_Data:_
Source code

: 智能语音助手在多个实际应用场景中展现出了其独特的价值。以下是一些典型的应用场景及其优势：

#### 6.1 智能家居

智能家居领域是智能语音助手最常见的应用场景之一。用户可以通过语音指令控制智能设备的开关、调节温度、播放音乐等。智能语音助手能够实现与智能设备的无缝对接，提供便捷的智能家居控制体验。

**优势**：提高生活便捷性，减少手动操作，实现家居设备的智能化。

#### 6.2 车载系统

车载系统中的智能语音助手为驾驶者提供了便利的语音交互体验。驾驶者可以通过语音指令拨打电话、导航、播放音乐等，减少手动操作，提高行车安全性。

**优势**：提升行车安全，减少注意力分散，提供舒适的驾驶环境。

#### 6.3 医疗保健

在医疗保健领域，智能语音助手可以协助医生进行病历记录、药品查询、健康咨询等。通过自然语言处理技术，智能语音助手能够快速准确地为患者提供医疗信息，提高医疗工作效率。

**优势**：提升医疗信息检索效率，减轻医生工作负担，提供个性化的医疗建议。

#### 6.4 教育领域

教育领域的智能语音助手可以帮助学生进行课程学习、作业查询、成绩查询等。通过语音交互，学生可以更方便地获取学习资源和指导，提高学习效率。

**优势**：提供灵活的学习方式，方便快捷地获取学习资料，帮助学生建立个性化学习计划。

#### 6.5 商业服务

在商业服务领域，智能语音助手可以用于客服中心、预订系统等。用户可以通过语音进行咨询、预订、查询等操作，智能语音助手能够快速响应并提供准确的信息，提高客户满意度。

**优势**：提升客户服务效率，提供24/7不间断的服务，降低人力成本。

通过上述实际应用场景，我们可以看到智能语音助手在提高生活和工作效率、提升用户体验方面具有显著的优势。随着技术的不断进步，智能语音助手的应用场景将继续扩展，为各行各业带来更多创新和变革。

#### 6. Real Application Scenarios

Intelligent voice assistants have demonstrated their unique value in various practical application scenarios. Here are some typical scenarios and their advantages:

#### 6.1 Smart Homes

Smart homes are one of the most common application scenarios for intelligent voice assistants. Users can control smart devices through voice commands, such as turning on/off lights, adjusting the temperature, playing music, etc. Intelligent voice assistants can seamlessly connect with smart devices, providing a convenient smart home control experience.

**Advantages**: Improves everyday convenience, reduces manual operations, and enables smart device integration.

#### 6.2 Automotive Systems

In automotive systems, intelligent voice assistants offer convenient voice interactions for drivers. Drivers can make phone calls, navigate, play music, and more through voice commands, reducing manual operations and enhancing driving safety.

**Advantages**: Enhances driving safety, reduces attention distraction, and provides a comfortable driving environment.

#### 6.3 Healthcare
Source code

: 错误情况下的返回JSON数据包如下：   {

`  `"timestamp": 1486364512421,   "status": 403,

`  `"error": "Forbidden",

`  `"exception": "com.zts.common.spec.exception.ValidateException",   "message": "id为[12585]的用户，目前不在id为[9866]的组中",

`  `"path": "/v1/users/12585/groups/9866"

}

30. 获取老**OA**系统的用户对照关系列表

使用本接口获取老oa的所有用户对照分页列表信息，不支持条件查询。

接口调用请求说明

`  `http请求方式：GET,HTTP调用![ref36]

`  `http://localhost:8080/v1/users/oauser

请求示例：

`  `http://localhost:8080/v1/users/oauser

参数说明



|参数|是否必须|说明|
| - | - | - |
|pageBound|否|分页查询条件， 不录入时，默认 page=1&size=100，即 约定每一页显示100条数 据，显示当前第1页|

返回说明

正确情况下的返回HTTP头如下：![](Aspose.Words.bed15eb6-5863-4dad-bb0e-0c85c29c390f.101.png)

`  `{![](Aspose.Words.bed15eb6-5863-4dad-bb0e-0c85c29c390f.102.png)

_Brief:_ Set down the full listing. Keep every line exact.

_Solution:_
Source code

: 智能语音助手在多个实际应用场景中展现出了其独特的价值。以下是一些典型的应用场景及其优势：

#### 6.1 智能家居

智能家居领域是智能语音助手最常见的应用场景之一。用户可以通过语音指令控制智能设备的开关、调节温度、播放音乐等。智能语音助手能够实现与智能设备的无缝对接，提供便捷的智能家居控制体验。

**优势**：提高生活便捷性，减少手动操作，实现家居设备的智能化。

#### 6.2 车载系统

车载系统中的智能语音助手为驾驶者提供了便利的语音交互体验。驾驶者可以通过语音指令拨打电话、导航、播放音乐等，减少手动操作，提高行车安全性。

**优势**：提升行车安全，减少注意力分散，提供舒适的驾驶环境。

#### 6.3 医疗保健

在医疗保健领域，智能语音助手可以协助医生进行病历记录、药品查询、健康咨询等。通过自然语言处理技术，智能语音助手能够快速准确地为患者提供医疗信息，提高医疗工作效率。

**优势**：提升医疗信息检索效率，减轻医生工作负担，提供个性化的医疗建议。

#### 6.4 教育领域

教育领域的智能语音助手可以帮助学生进行课程学习、作业查询、成绩查询等。通过语音交互，学生可以更方便地获取学习资源和指导，提高学习效率。

**优势**：提供灵活的学习方式，方便快捷地获取学习资料，帮助学生建立个性化学习计划。

#### 6.5 商业服务

在商业服务领域，智能语音助手可以用于客服中心、预订系统等。用户可以通过语音进行咨询、预订、查询等操作，智能语音助手能够快速响应并提供准确的信息，提高客户满意度。

**优势**：提升客户服务效率，提供24/7不间断的服务，降低人力成本。

通过上述实际应用场景，我们可以看到智能语音助手在提高生活和工作效率、提升用户体验方面具有显著的优势。随着技术的不断进步，智能语音助手的应用场景将继续扩展，为各行各业带来更多创新和变革。

#### 6. Real Application Scenarios

Intelligent voice assistants have demonstrated their unique value in various practical application scenarios. Here are some typical scenarios and their advantages:

#### 6.1 Smart Homes

Smart homes are one of the most common application scenarios for intelligent voice assistants. Users can control smart devices through voice commands, such as turning on/off lights, adjusting the temperature, playing music, etc. Intelligent voice assistants can seamlessly connect with smart devices, providing a convenient smart home control experience.

**Advantages**: Improves everyday convenience, reduces manual operations, and enables smart device integration.

#### 6.2 Automotive Systems

In automotive systems, intelligent voice assistants offer convenient voice interactions for drivers. Drivers can make phone calls, navigate, play music, and more through voice commands, reducing manual operations and enhancing driving safety.

**Advantages**: Enhances driving safety, reduces attention distraction, and provides a comfortable driving environment.

#### 6.3 Healthcare
Source code

: 错误情况下的返回JSON数据包如下：   {

`  `"timestamp": 1486364512421,   "status": 403,

`  `"error": "Forbidden",

`  `"exception": "com.zts.common.spec.exception.ValidateException",   "message": "id为[12585]的用户，目前不在id为[9866]的组中",

`  `"path": "/v1/users/12585/groups/9866"

}

30. 获取老**OA**系统的用户对照关系列表

使用本接口获取老oa的所有用户对照分页列表信息，不支持条件查询。

接口调用请求说明

`  `http请求方式：GET,HTTP调用![ref36]

`  `http://localhost:8080/v1/users/oauser

请求示例：

`  `http://localhost:8080/v1/users/oauser

参数说明



|参数|是否必须|说明|
| - | - | - |
|pageBound|否|分页查询条件， 不录入时，默认 page=1&size=100，即 约定每一页显示100条数 据，显示当前第1页|

返回说明

正确情况下的返回HTTP头如下：![](Aspose.Words.bed15eb6-5863-4dad-bb0e-0c85c29c390f.101.png)

`  `{![](Aspose.Words.bed15eb6-5863-4dad-bb0e-0c85c29c390f.102.png)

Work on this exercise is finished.